[-] yannic@lemmy.ca 2 points 5 days ago

I definitely agree about Christmas. It's secondary to Easter. Ash Wednesday is not even a holy day of obligation for Catholics, but the Octave of Christmas, January 1st is.

[-] yannic@lemmy.ca 3 points 1 week ago* (last edited 1 week ago)

The provincial governments in charge of our single payor health care system made the conscious decision to keep the liquor marts open while banning in-person sales of tea kettles (and we call ourselves a commonwealth nation!) during a pandemic.

I think our single payor at least partially did this to themselves.

[-] yannic@lemmy.ca 2 points 1 week ago* (last edited 1 week ago)

Are you talking about general issues, or specific to encoding/decoding with Intel? And are you installing on bare metal?

Because I've had issues encoding/decoding after upgrading my docker host from Ubuntu 23.04 or thereabouts, but I've always blamed it on having a server motherboard that doesn't provide ReBAR.

[-] yannic@lemmy.ca 6 points 1 week ago

The headline said "could," so I'm going to assume the headline is clickbait and the price hike will in fact make it cheaper, or dare I say, free.

[-] yannic@lemmy.ca 3 points 1 week ago* (last edited 1 week ago)

It's street drug, otherwise known to chemists as 3,4-Methyl​​enedioxy​​methamphetamine. Some white trust fund billionaire got stoned and decided it would be funny to hear the media say a politician said something "on twitter," so he decided to buy a website and name it that.

/s

[-] yannic@lemmy.ca 12 points 1 week ago

Read between the lines in Amazon's response.

They probably monitor the drivers for lip movements to see if they're talking on the phone, but their monitoring can't differentiate between singing or talking to one's self and talking or singing to someone else, so everyone gets flagged. The drivers know the best way to avoid the ire of management is to simply not move their lips.

It may not be an outright prohibition, but it does have a chilling effect, which makes it as good as one.

[-] yannic@lemmy.ca 2 points 2 weeks ago

[In my best nature documentarisn voice] Behold, what appears to be moving goalposts to the outside observer is actually a side-effect of the first-past-the-post system's tendency towards two dominant parties.

[-] yannic@lemmy.ca 3 points 2 weeks ago* (last edited 2 weeks ago)

Well, it's not exactly in charge anymore.

And it's not so much "made" as "funded", and that was the one of the issues with Galileo.
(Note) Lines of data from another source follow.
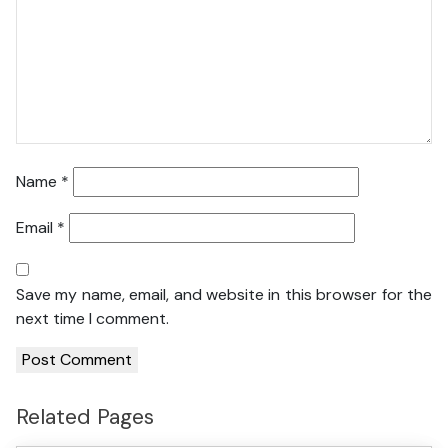
Name
*
Email
*
Save my name, email, and website in this browser for the
next time I comment.
Related Pages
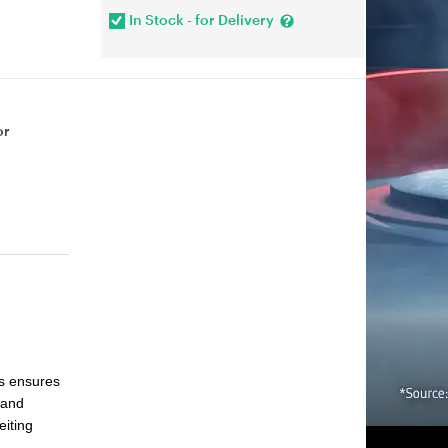
In Stock - for Delivery
or
s ensures
 and
eiting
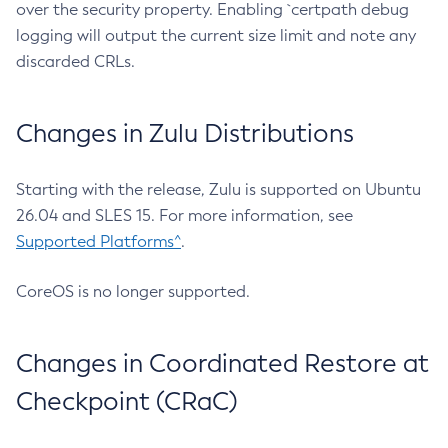
over the security property. Enabling `certpath debug
logging will output the current size limit and note any
discarded CRLs.
Changes in Zulu Distributions
Starting with the release, Zulu is supported on Ubuntu
26.04 and SLES 15. For more information, see
Supported Platforms^
.
CoreOS is no longer supported.
Changes in Coordinated Restore at
Checkpoint (CRaC)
Galileo turned his anger towards the individual signing his cheques, when it was a layman who was rallying clergy against him. A good analogue would be the lay-led organization "The Catholic League" in the United States of America.

There's so much that's facinating about the Galileo affair, and that's only the most recent thing I've learned: it was a secular opponent, Lodovico delle Colombe, who started adopting the appeal to authority fallacy by using religion as a defence against the theses behind Galileo's studies.

[-] yannic@lemmy.ca 2 points 2 weeks ago

If you mean humanity is filled with hypocrites, then definitely. I'm a hypocrite, too. Not that kind, but the "I want to raise my child to be at least not worse than I am" kind. Yes, the scandals are shameful. That's why they're called scandals, and it's absolutely idiotic that the bishops (the administrative heads of particular churches) repeatedly thought covering things up was the right choice. Administrative ability should be a job requirement. Government transparency is a new thing, though, just in the past couple of generations, and business financial transparency more recently, so I imagine ecclestiastic administrative transparency will get will become an expectation in a few more. Give it 100 years or so, at least. Like I said: Slow.

As for the priceless artwork, would you rather the grubby little hands of the public and researchers have access to it, or keep it in a private collection? I suppose both have their pro's and con's.